Accordingly, in my article I also proposed an alternative ‘common law’ charitable exemption from duty in New South Wales, which would still satisfy the above three principles. This common law charitable exemption would grant entities that are “established for charitable purposes” and “not-for-profit” a general exemption from duty in New South Wales. This alternative approach is inspired by the broad and simple Victorian charitable exemption from duty, and the New South Wales charitable exemptions from motor vehicle duty, payroll tax and land tax.

My article was accepted for publication on 1 May 2023 – over a year ago.

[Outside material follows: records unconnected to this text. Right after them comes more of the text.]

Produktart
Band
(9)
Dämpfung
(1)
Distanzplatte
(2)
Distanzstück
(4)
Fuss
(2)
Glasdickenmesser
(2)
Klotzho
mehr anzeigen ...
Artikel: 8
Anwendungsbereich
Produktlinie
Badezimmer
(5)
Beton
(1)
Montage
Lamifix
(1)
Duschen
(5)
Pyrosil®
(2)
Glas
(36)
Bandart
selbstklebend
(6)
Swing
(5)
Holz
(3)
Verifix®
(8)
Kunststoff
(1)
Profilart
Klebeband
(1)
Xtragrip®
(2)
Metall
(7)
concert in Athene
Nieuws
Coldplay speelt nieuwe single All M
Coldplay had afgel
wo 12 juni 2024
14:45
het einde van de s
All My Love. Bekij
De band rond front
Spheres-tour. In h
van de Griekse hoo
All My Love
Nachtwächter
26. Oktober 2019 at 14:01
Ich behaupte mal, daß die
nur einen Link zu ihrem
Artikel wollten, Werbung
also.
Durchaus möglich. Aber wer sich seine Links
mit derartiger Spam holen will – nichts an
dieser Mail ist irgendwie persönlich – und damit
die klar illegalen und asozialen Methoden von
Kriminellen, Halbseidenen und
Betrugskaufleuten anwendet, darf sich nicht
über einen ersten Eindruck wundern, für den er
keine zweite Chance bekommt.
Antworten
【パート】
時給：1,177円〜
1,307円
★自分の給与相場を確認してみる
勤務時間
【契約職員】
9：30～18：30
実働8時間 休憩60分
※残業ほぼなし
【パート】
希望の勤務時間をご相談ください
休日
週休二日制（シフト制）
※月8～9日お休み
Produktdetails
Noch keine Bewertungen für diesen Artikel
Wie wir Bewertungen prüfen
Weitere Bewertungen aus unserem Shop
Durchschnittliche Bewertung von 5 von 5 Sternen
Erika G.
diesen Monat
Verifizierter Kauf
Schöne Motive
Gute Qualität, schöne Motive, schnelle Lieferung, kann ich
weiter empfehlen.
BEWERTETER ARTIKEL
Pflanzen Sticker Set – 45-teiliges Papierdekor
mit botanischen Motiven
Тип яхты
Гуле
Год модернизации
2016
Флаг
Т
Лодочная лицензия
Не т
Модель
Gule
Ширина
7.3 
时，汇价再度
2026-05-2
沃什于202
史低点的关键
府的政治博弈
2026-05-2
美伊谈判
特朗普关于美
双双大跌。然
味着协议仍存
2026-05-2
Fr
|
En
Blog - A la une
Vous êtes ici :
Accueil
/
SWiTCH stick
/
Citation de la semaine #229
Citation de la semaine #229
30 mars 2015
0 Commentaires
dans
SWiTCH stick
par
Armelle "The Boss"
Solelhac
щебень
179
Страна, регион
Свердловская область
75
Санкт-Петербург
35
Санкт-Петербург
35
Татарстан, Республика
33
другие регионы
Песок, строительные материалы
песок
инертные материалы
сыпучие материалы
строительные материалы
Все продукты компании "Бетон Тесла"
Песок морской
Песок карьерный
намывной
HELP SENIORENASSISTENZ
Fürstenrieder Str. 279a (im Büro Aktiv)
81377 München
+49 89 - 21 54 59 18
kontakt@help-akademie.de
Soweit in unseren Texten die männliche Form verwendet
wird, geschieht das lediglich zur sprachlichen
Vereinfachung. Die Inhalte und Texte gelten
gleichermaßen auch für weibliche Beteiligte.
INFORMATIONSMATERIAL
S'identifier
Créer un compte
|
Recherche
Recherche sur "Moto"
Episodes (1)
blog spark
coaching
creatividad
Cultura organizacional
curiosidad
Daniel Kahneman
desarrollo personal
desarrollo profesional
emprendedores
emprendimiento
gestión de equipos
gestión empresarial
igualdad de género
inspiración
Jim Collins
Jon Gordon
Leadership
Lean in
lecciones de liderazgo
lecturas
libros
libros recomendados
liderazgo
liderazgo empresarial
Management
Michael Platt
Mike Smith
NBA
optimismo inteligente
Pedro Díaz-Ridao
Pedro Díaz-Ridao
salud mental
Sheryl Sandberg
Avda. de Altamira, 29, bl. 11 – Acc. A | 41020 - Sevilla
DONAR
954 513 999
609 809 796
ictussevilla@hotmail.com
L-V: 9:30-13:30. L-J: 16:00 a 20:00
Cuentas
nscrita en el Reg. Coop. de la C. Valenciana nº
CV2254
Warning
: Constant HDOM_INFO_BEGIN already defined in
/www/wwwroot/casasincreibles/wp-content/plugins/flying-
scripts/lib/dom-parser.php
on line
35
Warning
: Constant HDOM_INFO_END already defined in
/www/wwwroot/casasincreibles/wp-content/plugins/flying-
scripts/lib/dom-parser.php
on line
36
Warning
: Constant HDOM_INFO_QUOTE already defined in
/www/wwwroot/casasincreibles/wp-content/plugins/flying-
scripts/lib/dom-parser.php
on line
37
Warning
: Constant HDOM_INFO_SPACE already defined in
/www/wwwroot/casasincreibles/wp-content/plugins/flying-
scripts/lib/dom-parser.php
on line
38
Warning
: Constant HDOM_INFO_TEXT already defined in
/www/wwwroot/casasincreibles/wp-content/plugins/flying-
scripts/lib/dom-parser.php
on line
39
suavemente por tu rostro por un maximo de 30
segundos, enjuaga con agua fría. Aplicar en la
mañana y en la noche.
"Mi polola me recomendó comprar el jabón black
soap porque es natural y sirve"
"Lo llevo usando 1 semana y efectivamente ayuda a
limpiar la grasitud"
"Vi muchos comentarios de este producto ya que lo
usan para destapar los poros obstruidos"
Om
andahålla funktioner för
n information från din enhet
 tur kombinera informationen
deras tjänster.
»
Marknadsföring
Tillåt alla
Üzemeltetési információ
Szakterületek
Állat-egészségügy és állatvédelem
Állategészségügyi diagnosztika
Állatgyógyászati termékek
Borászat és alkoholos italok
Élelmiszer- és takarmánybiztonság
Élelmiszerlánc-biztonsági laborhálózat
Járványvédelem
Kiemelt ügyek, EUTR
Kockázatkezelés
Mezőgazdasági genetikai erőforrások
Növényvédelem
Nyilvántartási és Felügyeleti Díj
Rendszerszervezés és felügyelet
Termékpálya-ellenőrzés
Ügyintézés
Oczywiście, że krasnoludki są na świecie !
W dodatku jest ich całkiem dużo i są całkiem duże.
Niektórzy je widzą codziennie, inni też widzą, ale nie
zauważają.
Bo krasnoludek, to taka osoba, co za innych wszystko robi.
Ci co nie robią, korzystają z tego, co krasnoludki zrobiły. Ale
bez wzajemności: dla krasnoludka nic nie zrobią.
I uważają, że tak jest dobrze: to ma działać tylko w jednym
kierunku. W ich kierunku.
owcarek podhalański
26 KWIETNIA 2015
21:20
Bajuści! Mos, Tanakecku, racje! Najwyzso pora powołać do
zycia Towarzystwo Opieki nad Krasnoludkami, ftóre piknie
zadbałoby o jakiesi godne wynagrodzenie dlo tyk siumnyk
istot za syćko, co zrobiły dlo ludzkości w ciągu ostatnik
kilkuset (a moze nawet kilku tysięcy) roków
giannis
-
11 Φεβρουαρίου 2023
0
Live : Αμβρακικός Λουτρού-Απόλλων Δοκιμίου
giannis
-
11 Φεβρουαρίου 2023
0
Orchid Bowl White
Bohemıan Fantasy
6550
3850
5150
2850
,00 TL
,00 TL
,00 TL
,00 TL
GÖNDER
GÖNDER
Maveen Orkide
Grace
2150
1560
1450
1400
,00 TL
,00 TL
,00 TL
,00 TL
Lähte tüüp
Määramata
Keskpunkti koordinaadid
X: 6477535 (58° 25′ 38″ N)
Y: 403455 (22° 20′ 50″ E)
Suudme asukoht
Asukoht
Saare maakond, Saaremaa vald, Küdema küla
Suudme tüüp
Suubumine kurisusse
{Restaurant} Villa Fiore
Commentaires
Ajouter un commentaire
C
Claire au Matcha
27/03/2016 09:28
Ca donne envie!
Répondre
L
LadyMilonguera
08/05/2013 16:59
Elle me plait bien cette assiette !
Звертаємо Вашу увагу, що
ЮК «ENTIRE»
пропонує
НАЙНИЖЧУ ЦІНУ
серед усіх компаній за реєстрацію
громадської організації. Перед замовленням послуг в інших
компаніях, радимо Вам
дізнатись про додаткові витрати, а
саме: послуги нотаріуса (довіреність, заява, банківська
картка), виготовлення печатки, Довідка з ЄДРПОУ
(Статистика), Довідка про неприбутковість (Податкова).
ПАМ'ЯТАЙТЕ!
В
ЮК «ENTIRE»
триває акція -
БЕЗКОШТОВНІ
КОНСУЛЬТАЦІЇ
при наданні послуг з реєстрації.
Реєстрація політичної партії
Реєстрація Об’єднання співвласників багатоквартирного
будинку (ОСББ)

In the time that has passed since my article was accepted for publication, and ultimately published, in the Australian Tax Forum, the current Labor State Government has now abolished the ‘property tax’, a tax that was introduced by the former Coalition Government to replace both stamp duty and land tax (and which was discussed at some length in my article – a whole page; oh, no!).

With the benefit of hindsight, I wonder whether there is now little appetite for reform in the State taxes space – this lack of appetite may render it all but impossible for reform proposals (such as my two reform options for the charitable exemption from duty in New South Wales) to be given serious consideration by the New South Wales Government. Watch this space, shall we?

This article has 1 comment

  1. This sounds eminently sensible. The law of charity is the gift of the Church to English law. All too often governments have the deluded idea that they are the only entities in society which serve common purposes or redistribute income and wealth.

    Affection and altruism count for a lot more.

    Tax law should be neutral and leave other social support mechanisms alone.